For Second Time, Fire Engulfs Stack Of Railroad Ties In Commerce

COMMERCE (CBSLA) – A man was taken into custody after a stack of discarded wooden railroad ties alongside a stretch of Metrolink track in Commerce Monday morning caught fire, less than a block away from where a similar fire broke out last month.

A fire burns a stack of wooden railroad ties in Commerce, Calif.

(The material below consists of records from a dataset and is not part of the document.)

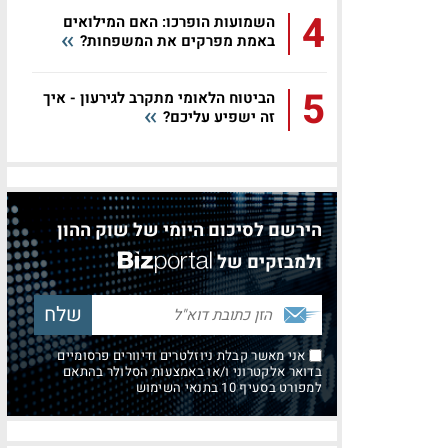
4
השמועות הופרכו: האם המילואים
באמת מפרקים את המשפחות?
5
הביטוח הלאומי מתקרב לגירעון - איך
זה ישפיע עליכם?
הירשם לסיכום היומי של שוק ההון
ולמבזקים של
אני מאשר קבלת ניוזלטרים ודיוורים פרסומיים
בדואר אלקטרוני ו/או באמצעות הסלולר בהתאם
למפורט בסעיף 10 בתנאי השימוש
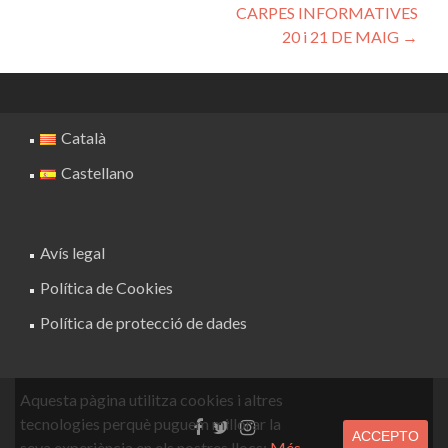
CARPES INFORMATIVES
20 i 21 DE MAIG
→
Català
Castellano
Avís legal
Política de Cookies
Política de protecció de dades
Aquesta pàgina utilitza cookies i altres
tecnologies perquè puguem millorar la
Facebook
Twitter
Instagram
ACCEPTO
link
link
link
seva experiència en els nostres llocs:
Més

Nov. 11, 2019. (CBS2)

Just after 7:30 a.m., a pile of railroad tiles at a Union Pacific Railroad storage yard sparked at Ferguson Drive and Saybrook Avenue, sending plumes of flames and smoke billowing hundreds of feet into the air.

Responding Los Angeles County Fire Department crews responded and kept the blaze from spreading to a nearby two-story commercial building.

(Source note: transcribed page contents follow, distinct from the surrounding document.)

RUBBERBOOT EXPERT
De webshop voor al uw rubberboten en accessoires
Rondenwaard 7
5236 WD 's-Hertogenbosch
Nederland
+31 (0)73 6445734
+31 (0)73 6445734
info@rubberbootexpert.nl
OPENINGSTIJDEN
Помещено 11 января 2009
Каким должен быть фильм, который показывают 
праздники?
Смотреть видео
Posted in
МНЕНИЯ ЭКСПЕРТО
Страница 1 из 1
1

The fire was suspicious in nature and a man was detained near the scene for questioning, the fire department said.

Metrolink Riverside Line service between the City of Industry and Los Angeles was shut down.

This is the second such blaze in just the past two weeks. In the early morning hours of Oct. 29, a stack of railroad ties caught fire in the 1500 block of Burrard Avenue. A small box of fireworks inside a nearby shed caught fire, sending fireworks high into the sky.

A fire burns a stack of wooden railroad ties in Commerce, Calif. Nov. 11, 2019. (CBS2)

In that case, the fire was accidentally started at a nearby homeless encampment where a group of transients had started a bonfire to stay warm, the fire department reports.

A spokesperson for Union Pacific Railroad told CBS2 Monday that both piles of railroad ties were meant to have been discarded within a month.

A fire burns a stack of wooden railroad ties in Commerce, Calif. Nov. 11, 2019. (CBS2)

A frustrated neighbor blamed the fires Monday on Union Pacific's purported negligence.

"It's unacceptable, Union Pacific has not been a good neighbor...I'm calling on city representatives and county representatives to do something about the relationship which we have with Union Pacific Railroad," Commerce resident Joe Chaides told CBS2. "I understand that they have a business to run, but they still have to be cognizant and respectful of the neighbors, and making sure that the neighborhood is safe."

The track is owned by Union Pacific Railroad.